Его семья отнеслась к этому горю с поразительной человечностью. Все сплотились воедино и стали думать о том, как помочь отцу и мужу преодолеть душевные страдания. Надо было договориться и о дальнейшей судьбе внебрачных детей Федора Ивановича. Семья не стала устраняться от решения этой болезненной проблемы. Дарья Ивановна Сушкова написала Китти: «Я верю его раскаянию, его отчаянию, но при этом я, увы, убеждена, что он же первый будет пренебрегать этими тремя детьми, забывая о них. У него ум тонкий, сердце впечатлительное, но склонное к заблуждениям. Он пленит тебя своим красноречием, тебя и твоих сестер, которые действительно добры, — вы примете на себя любые обязательства» {313}.

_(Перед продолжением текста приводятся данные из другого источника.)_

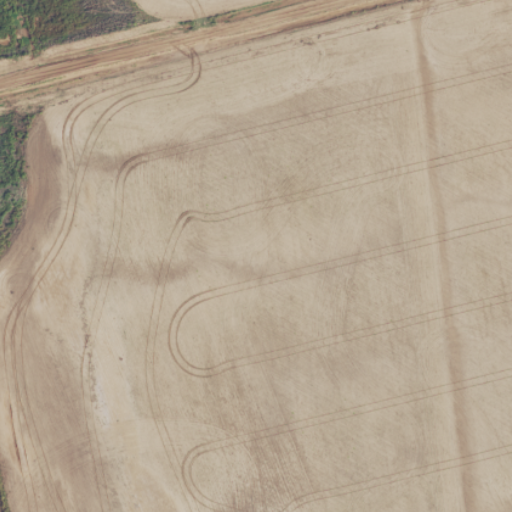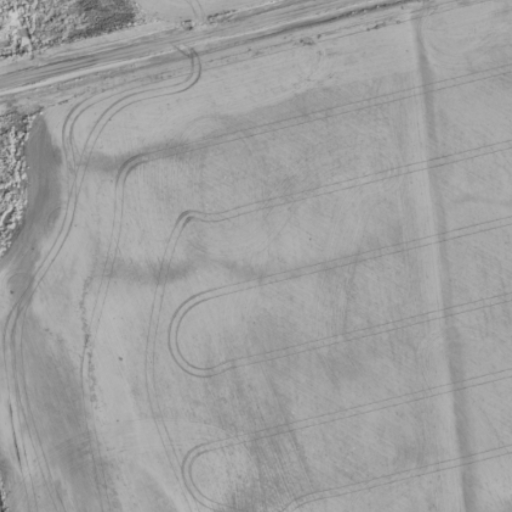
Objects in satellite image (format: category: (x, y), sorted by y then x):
road: (159, 39)
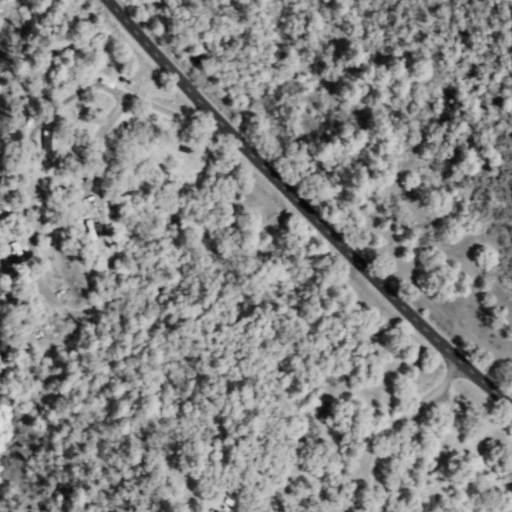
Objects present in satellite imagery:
road: (303, 210)
building: (12, 251)
building: (42, 301)
building: (207, 511)
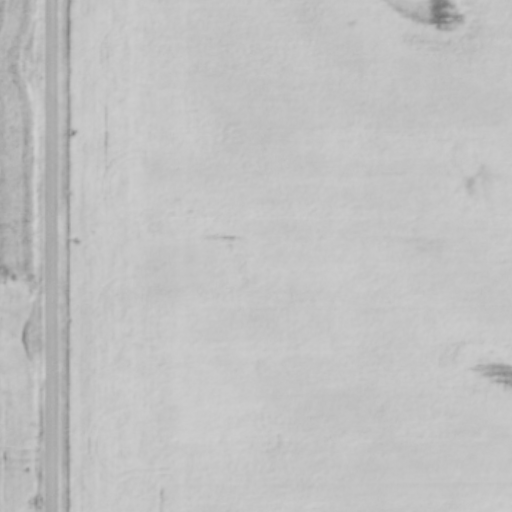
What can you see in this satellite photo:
road: (54, 256)
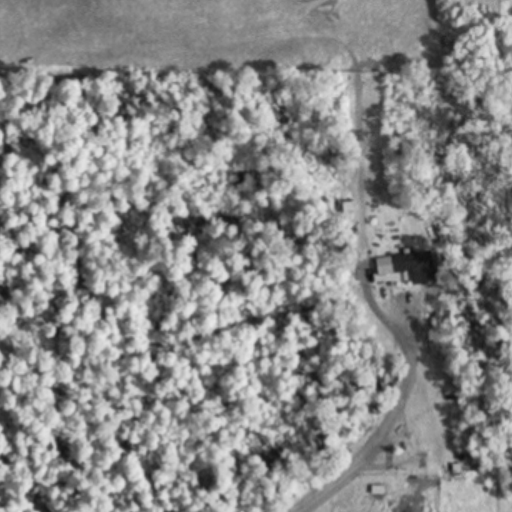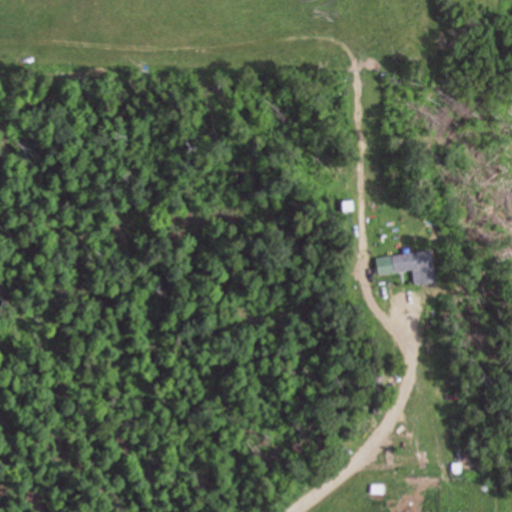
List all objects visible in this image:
building: (411, 268)
building: (458, 487)
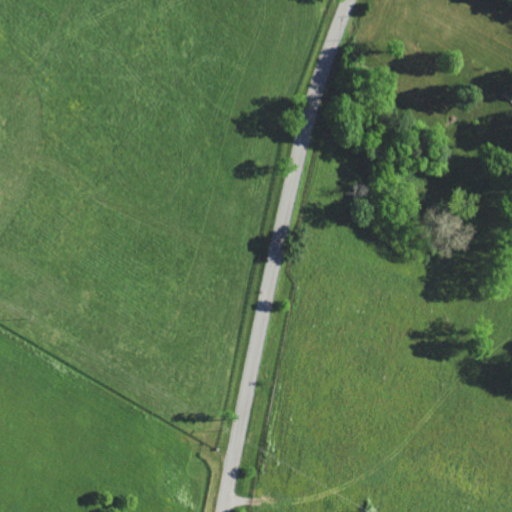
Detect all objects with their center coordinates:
road: (272, 253)
crop: (85, 440)
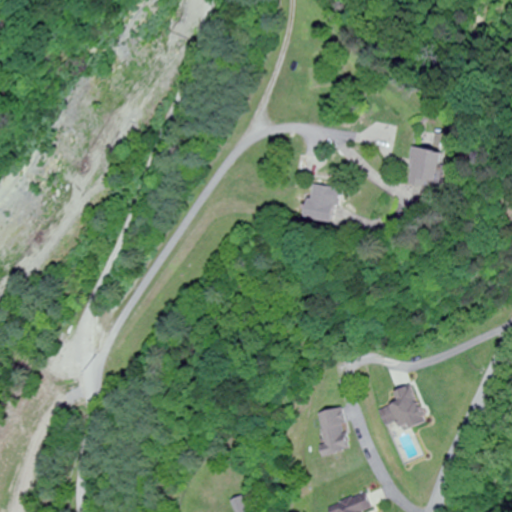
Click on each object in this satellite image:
building: (437, 172)
road: (225, 174)
building: (331, 206)
building: (408, 411)
building: (339, 432)
road: (99, 501)
building: (358, 505)
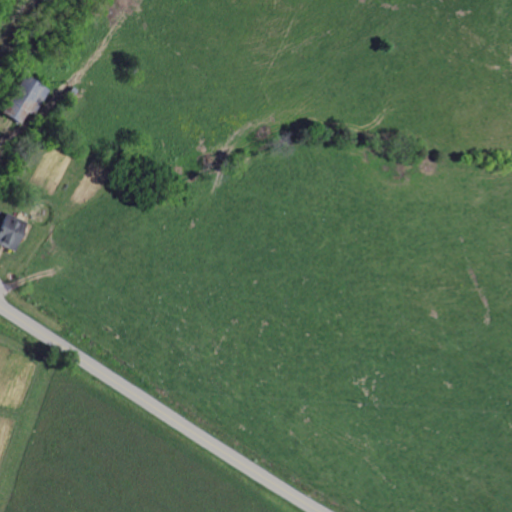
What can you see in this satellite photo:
building: (21, 100)
building: (8, 230)
road: (158, 410)
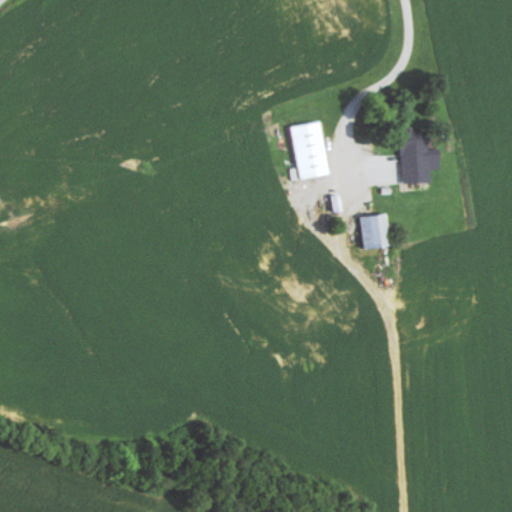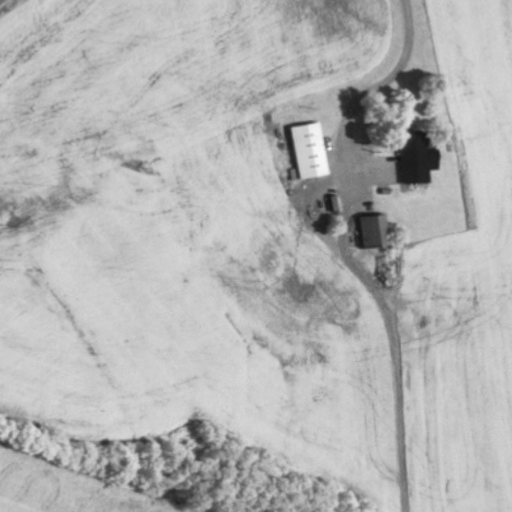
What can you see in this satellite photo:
road: (374, 91)
building: (313, 151)
building: (421, 163)
building: (379, 233)
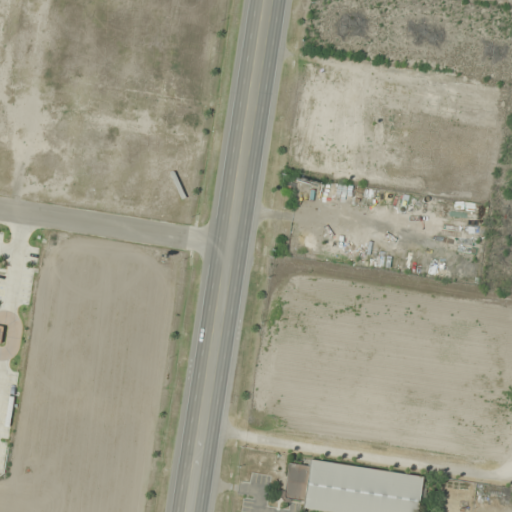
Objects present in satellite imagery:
road: (115, 229)
road: (230, 256)
building: (0, 332)
building: (350, 488)
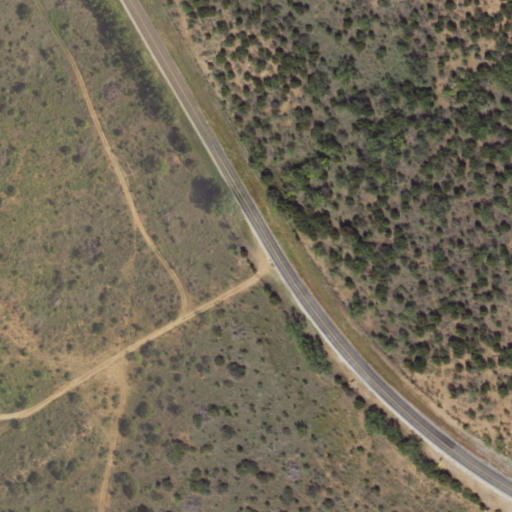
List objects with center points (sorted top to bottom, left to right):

Речь шла не только о материальных обязательствах, хотя обучение и воспитание троих детей было само по себе делом недешевым. Семью беспокоила нравственная ответственность за будущее детей, которые не имели никаких юридических прав ни на долю в родовом имуществе Тютчевых, ни на принадлежность к дворянскому сословию. Детям предстояла суровая жизненная борьба, и воспитание должно было к ней подготовить. Для предстоящей им жизни светский лоск был излишней роскошью. Так считали родные Федора Ивановича, убежденные в том, что именно тяга к светской жизни и тщеславие погубили Елену Денисьеву Вот почему они хотели поместить четырнадцатилетнюю Лёлю-маленькую на полный пансион в добропорядочную мещанскую немецкую семью: такое воспитание приучило бы девочку к порядку и экономии; «при ее приданом она с Божьей помощью вышла бы замуж в той же среде, где, вероятно, легче обрести счастье» {314}, — полагала Сушкова.